Where does the word "lines" appear in the data? Copy every line that holds it.

Records from a collection:

....................

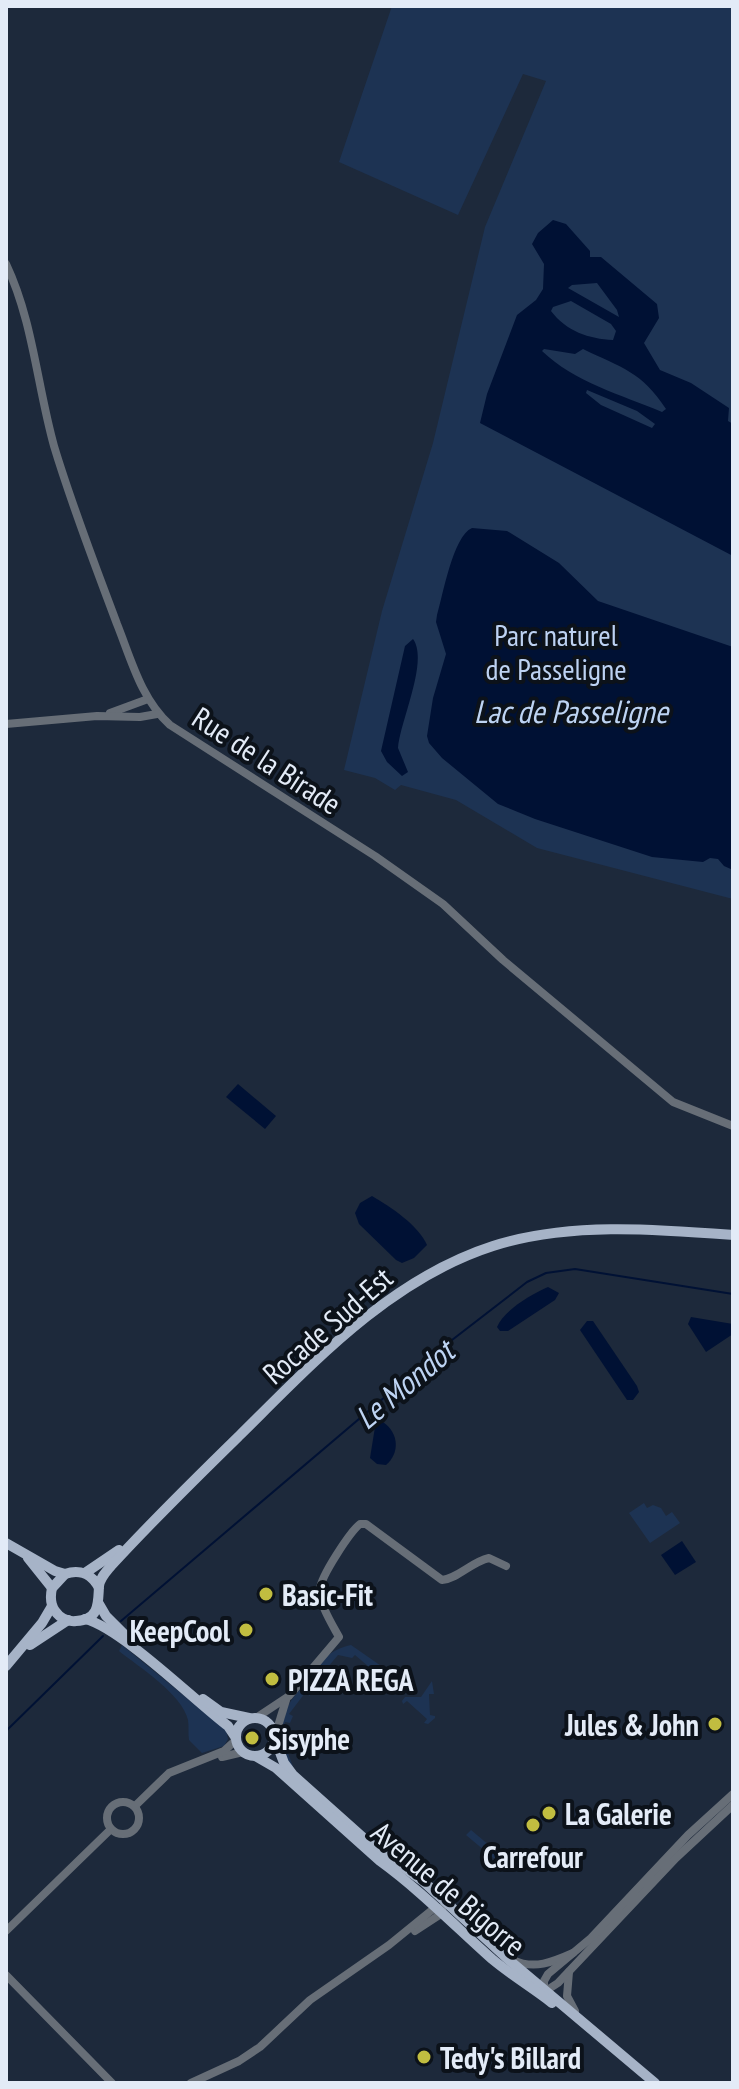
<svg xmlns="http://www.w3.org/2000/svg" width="739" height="2089" font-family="'PT Sans Narrow',sans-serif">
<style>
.green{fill:#1d3353}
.water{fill:#001134;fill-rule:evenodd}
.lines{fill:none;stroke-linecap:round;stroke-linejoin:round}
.stream{stroke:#001134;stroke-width:2}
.minor{stroke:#676e77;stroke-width:8}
.major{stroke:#a6b3c7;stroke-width:10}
.poi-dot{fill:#c1bd40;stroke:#0c121a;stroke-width:3}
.labels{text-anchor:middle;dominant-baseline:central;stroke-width:8;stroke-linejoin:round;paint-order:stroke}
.park-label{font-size:30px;fill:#bdd2f2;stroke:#0c121a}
.street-label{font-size:30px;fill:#e3ebf7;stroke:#0c121a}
.poi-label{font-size:30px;font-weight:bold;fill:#e3ebf7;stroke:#0c121a;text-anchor:start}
.water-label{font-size:32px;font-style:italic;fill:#bed4f3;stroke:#0c121a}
</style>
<rect width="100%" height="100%" fill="#1d293b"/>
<!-- green -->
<g class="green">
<polygon points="392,6 733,6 733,899 537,848 456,800 401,785 395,790 375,778 344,770 382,611 433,443 485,227 546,81 523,74 458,215 339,162"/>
<polygon points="644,1503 647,1508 653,1505 661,1508 666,1516 672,1512 680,1523 650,1543 629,1513"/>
<path d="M122 1645 226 1730 228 1739 224 1746 202 1753 189 1740C188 1734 189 1726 188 1720 182 1694 139 1667 119 1651Z"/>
<path d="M351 1645 397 1677 400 1686 397 1693 391 1692 394 1688 355 1655 352 1658 338 1655 317 1680 320 1683 313 1682C311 1664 334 1648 351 1645Z"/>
<polygon points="432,1681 434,1694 429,1694 430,1715 435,1716 435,1718 428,1724 424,1723 427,1719 407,1701 403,1704 402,1701 405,1697 421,1697"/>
<path d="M303 1687 310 1689V1696L305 1693 289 1714 293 1716 290 1723 285 1722 282 1735 287 1736 286 1748 294 1769C269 1745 280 1708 303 1687Z"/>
<polygon points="471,1830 502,1856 497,1861 466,1835"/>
</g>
<!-- water -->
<g class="water">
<path d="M553 220 566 224 590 251V257H601L657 304 659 318 644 343 660 370 691 383 729 408 728 421 733 424V556L480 423 487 394 517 315 536 300 543 289 544 264 532 244 538 233ZM597 283 617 310 619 317 568 288 572 285ZM571 301 611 324 616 331 613 340C589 339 566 331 551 311L553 307ZM544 349 575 354 583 349C622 368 641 371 666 409L662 412C622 395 574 382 542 351ZM587 390 637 411 655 424 652 428 601 405 586 393Z"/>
<path d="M472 528 507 531 559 563 598 601 733 647V870L724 866 718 859 710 858 703 862 652 857 535 819 498 804 442 758 429 743 427 736 433 698 446 654 436 622 437 615C443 595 453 536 472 528Z"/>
<path d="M413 639C429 661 400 721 398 748L408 772 402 776 387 762 381 751 405 646Z"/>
<polygon points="238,1084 276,1116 265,1129 226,1097"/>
<path d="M372 1196C391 1207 418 1225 427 1245L414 1258 402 1263 396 1260 359 1224 355 1213 360 1203Z"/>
<path d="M548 1287 559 1293 555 1300 508 1331H500L497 1327C504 1310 532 1294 548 1287Z"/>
<polygon points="691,1317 733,1324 733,1334 706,1352 688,1324"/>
<polygon points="587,1321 593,1321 637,1386 639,1392 633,1400 627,1400 580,1330"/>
<path d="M383 1422C399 1433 400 1453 386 1465L377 1464 370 1458 375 1427Z"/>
<polygon points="682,1541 696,1562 675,1575 661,1555"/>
</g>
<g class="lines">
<!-- stream -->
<g class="stream">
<polyline points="121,1621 452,1340 527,1282 546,1273 575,1269 733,1294"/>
<polyline points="6,1731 103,1636"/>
</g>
<!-- minor -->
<g class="minor">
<path d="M6 264C33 321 37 385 54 446 72 506 95 565 117 624 131 659 141 699 170 725L375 856 443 904 503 960 673 1102 733 1126"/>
<polyline points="110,713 148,699"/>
<polyline points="6,724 97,716 140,717 157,714"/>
<path d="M256 1718 289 1696 339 1637C332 1624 319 1604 320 1589 321 1576 350 1532 360 1524H366L442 1580C459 1578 471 1562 489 1558L506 1566"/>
<polyline points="275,1736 286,1700"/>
<polyline points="222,1757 243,1752"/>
<circle cx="123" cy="1818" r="16"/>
<polyline points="135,1806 169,1773 224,1751 236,1740"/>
<polyline points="6,1931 111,1829"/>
<polyline points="415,1931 438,1916 443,1907"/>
<path d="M513 1960C534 1970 553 1962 573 1953"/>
<polyline points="569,1972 567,1996 575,2011"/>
<polyline points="6,1975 112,2083"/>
<polyline points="544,1992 558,1983 676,1858 733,1805"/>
<polyline points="544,1993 544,1981 548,1974 591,1938 688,1835 733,1794"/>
<polyline points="191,2083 239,2061 260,2047 310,2000 389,1945 432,1910 442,1908"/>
</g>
<!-- major -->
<g class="major">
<polyline points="6,1543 55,1571 65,1574"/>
<polyline points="28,1558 52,1588"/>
<polyline points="85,1573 119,1550"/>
<path d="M99 1588C92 1574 80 1569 65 1574L52 1588C50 1597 50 1604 55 1611 60 1618 68 1622 76 1621 100 1620 98 1602 99 1586 100 1578 106 1572 111 1566 152 1521 195 1479 239 1436 313 1363 390 1279 493 1246 568 1222 655 1229 733 1235"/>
<polyline points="99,1604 106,1616 126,1636"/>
<path d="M85 1619C121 1628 194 1700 228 1726L236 1738"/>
<polyline points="30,1645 68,1620"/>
<polyline points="6,1666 42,1623 52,1606"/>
<polyline points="203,1699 221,1712 249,1718"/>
<circle cx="255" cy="1737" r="19"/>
<polyline points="275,1739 284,1763 293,1775 368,1842 424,1882 509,1960 655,2083"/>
<path d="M257 1757 276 1768 380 1861C420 1890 455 1926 492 1959 511 1975 533 1988 552 2003"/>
</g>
</g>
<!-- markers -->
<g class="poi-dot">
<circle cx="266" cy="1594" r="8"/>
<circle cx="246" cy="1630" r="8"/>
<circle cx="272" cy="1679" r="8"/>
<circle cx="715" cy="1724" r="8"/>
<circle cx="252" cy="1738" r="8"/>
<circle cx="549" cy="1813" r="8"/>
<circle cx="533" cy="1825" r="8"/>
<circle cx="424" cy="2057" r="8"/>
</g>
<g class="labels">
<!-- park labels -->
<g class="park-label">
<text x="556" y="634">Parc naturel<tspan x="556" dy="34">de Passeligne</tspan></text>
</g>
<!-- street labels -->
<g class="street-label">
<text transform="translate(267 760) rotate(33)">Rue de la Birade</text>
<text transform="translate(327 1325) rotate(-41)">Rocade Sud-Est</text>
<text transform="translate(449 1888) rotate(40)">Avenue de Bigorre</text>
</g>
<!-- poi labels -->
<g class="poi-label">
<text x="282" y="1594">Basic-Fit</text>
<text x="230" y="1630" text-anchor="end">KeepCool</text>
<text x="288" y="1679">PIZZA REGA</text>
<text x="699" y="1724" text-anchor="end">Jules &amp; John</text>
<text x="268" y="1738">Sisyphe</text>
<text x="565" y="1813">La Galerie</text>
<text x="533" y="1856" text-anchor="middle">Carrefour</text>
<text x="440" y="2057">Tedy's Billard</text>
</g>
<!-- water labels -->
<g class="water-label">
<text x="571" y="711">Lac de Passeligne</text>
<text transform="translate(404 1384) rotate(-40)">Le Mondot</text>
</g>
</g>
<!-- border -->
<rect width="739" height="2089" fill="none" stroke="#e3ebf7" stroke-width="16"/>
</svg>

....................

→ **WRITTEN REPLY**
.lines{fill:none;stroke-linecap:round;stroke-linejoin:round}
<g class="lines">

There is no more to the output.